Objective:
Write out the lines of the records below from the one containing "pose: elev=32.9 azim=282.8" through the one containing "Dot at: occluded", leaving the pictures out.

Data to process:
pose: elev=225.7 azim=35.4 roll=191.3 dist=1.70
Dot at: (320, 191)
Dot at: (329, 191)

---

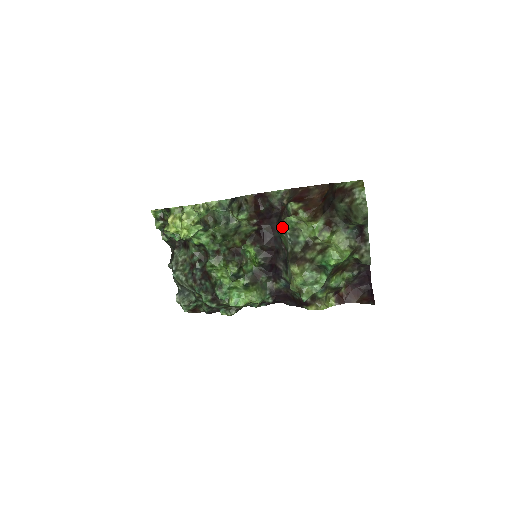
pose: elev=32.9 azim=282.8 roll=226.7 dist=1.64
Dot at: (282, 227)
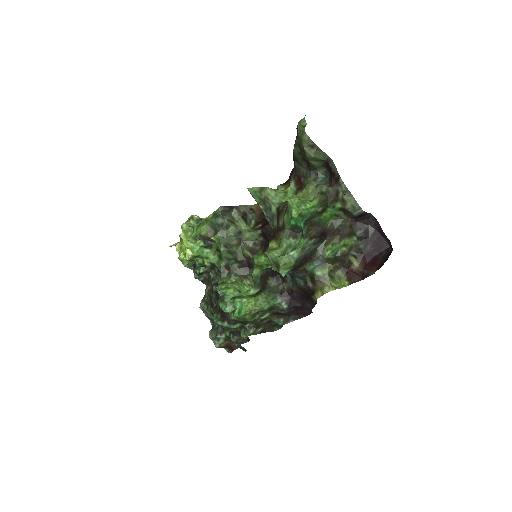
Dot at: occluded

Final answer:
pose: elev=32.9 azim=282.8 roll=226.7 dist=1.64
Dot at: (282, 227)
Dot at: occluded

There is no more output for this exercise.